Extracted data entries:

:::::

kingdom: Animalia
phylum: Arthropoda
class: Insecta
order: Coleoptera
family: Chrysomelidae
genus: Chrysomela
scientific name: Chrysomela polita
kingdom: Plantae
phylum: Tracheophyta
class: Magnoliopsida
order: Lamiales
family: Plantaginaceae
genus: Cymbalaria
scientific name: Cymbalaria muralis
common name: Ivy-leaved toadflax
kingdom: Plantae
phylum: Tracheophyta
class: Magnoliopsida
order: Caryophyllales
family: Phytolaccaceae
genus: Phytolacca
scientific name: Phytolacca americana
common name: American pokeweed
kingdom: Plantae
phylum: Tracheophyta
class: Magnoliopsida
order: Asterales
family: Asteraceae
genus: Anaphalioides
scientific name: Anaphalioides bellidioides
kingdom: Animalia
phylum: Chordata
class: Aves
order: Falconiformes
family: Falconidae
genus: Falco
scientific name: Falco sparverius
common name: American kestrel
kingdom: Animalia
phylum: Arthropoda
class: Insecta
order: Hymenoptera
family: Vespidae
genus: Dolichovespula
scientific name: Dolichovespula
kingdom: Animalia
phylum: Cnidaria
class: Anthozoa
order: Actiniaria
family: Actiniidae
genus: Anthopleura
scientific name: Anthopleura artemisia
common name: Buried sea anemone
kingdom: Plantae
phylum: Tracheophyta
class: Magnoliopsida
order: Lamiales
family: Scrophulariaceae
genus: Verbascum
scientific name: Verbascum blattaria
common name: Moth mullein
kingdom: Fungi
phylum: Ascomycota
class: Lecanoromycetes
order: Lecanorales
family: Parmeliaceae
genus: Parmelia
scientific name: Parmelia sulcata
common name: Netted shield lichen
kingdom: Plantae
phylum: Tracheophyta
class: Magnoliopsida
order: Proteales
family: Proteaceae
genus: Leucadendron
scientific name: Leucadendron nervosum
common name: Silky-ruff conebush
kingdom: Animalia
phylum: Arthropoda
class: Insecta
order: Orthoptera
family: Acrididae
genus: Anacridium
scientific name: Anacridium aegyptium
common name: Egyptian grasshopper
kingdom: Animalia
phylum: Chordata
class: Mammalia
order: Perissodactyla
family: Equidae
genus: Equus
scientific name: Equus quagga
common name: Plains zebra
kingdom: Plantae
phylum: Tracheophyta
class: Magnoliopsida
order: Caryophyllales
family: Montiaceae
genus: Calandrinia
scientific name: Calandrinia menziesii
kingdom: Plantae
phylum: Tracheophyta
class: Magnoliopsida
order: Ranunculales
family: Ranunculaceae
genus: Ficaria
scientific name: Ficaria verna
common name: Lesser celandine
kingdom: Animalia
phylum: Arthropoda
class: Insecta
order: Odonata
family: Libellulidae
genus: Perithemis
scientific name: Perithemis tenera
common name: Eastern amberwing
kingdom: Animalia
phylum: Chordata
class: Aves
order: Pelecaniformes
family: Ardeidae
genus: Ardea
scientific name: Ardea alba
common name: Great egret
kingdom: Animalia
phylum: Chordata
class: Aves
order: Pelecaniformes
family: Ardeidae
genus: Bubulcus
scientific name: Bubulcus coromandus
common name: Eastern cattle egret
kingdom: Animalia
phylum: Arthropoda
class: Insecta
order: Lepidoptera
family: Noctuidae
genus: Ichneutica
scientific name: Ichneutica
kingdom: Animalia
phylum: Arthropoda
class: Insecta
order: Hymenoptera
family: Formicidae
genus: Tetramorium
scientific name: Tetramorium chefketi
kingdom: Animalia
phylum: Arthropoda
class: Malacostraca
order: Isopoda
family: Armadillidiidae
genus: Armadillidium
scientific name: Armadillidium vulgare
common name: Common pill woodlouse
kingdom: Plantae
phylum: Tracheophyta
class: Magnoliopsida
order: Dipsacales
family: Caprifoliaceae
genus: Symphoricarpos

:::::

--- Objective ---
Reproduce all of the lines, switching every occurrence of "common name" to "vernacular name" and leaving everything else unchanged.

--- Exercise solution ---
kingdom: Animalia
phylum: Arthropoda
class: Insecta
order: Coleoptera
family: Chrysomelidae
genus: Chrysomela
scientific name: Chrysomela polita
kingdom: Plantae
phylum: Tracheophyta
class: Magnoliopsida
order: Lamiales
family: Plantaginaceae
genus: Cymbalaria
scientific name: Cymbalaria muralis
vernacular name: Ivy-leaved toadflax
kingdom: Plantae
phylum: Tracheophyta
class: Magnoliopsida
order: Caryophyllales
family: Phytolaccaceae
genus: Phytolacca
scientific name: Phytolacca americana
vernacular name: American pokeweed
kingdom: Plantae
phylum: Tracheophyta
class: Magnoliopsida
order: Asterales
family: Asteraceae
genus: Anaphalioides
scientific name: Anaphalioides bellidioides
kingdom: Animalia
phylum: Chordata
class: Aves
order: Falconiformes
family: Falconidae
genus: Falco
scientific name: Falco sparverius
vernacular name: American kestrel
kingdom: Animalia
phylum: Arthropoda
class: Insecta
order: Hymenoptera
family: Vespidae
genus: Dolichovespula
scientific name: Dolichovespula
kingdom: Animalia
phylum: Cnidaria
class: Anthozoa
order: Actiniaria
family: Actiniidae
genus: Anthopleura
scientific name: Anthopleura artemisia
vernacular name: Buried sea anemone
kingdom: Plantae
phylum: Tracheophyta
class: Magnoliopsida
order: Lamiales
family: Scrophulariaceae
genus: Verbascum
scientific name: Verbascum blattaria
vernacular name: Moth mullein
kingdom: Fungi
phylum: Ascomycota
class: Lecanoromycetes
order: Lecanorales
family: Parmeliaceae
genus: Parmelia
scientific name: Parmelia sulcata
vernacular name: Netted shield lichen
kingdom: Plantae
phylum: Tracheophyta
class: Magnoliopsida
order: Proteales
family: Proteaceae
genus: Leucadendron
scientific name: Leucadendron nervosum
vernacular name: Silky-ruff conebush
kingdom: Animalia
phylum: Arthropoda
class: Insecta
order: Orthoptera
family: Acrididae
genus: Anacridium
scientific name: Anacridium aegyptium
vernacular name: Egyptian grasshopper
kingdom: Animalia
phylum: Chordata
class: Mammalia
order: Perissodactyla
family: Equidae
genus: Equus
scientific name: Equus quagga
vernacular name: Plains zebra
kingdom: Plantae
phylum: Tracheophyta
class: Magnoliopsida
order: Caryophyllales
family: Montiaceae
genus: Calandrinia
scientific name: Calandrinia menziesii
kingdom: Plantae
phylum: Tracheophyta
class: Magnoliopsida
order: Ranunculales
family: Ranunculaceae
genus: Ficaria
scientific name: Ficaria verna
vernacular name: Lesser celandine
kingdom: Animalia
phylum: Arthropoda
class: Insecta
order: Odonata
family: Libellulidae
genus: Perithemis
scientific name: Perithemis tenera
vernacular name: Eastern amberwing
kingdom: Animalia
phylum: Chordata
class: Aves
order: Pelecaniformes
family: Ardeidae
genus: Ardea
scientific name: Ardea alba
vernacular name: Great egret
kingdom: Animalia
phylum: Chordata
class: Aves
order: Pelecaniformes
family: Ardeidae
genus: Bubulcus
scientific name: Bubulcus coromandus
vernacular name: Eastern cattle egret
kingdom: Animalia
phylum: Arthropoda
class: Insecta
order: Lepidoptera
family: Noctuidae
genus: Ichneutica
scientific name: Ichneutica
kingdom: Animalia
phylum: Arthropoda
class: Insecta
order: Hymenoptera
family: Formicidae
genus: Tetramorium
scientific name: Tetramorium chefketi
kingdom: Animalia
phylum: Arthropoda
class: Malacostraca
order: Isopoda
family: Armadillidiidae
genus: Armadillidium
scientific name: Armadillidium vulgare
vernacular name: Common pill woodlouse
kingdom: Plantae
phylum: Tracheophyta
class: Magnoliopsida
order: Dipsacales
family: Caprifoliaceae
genus: Symphoricarpos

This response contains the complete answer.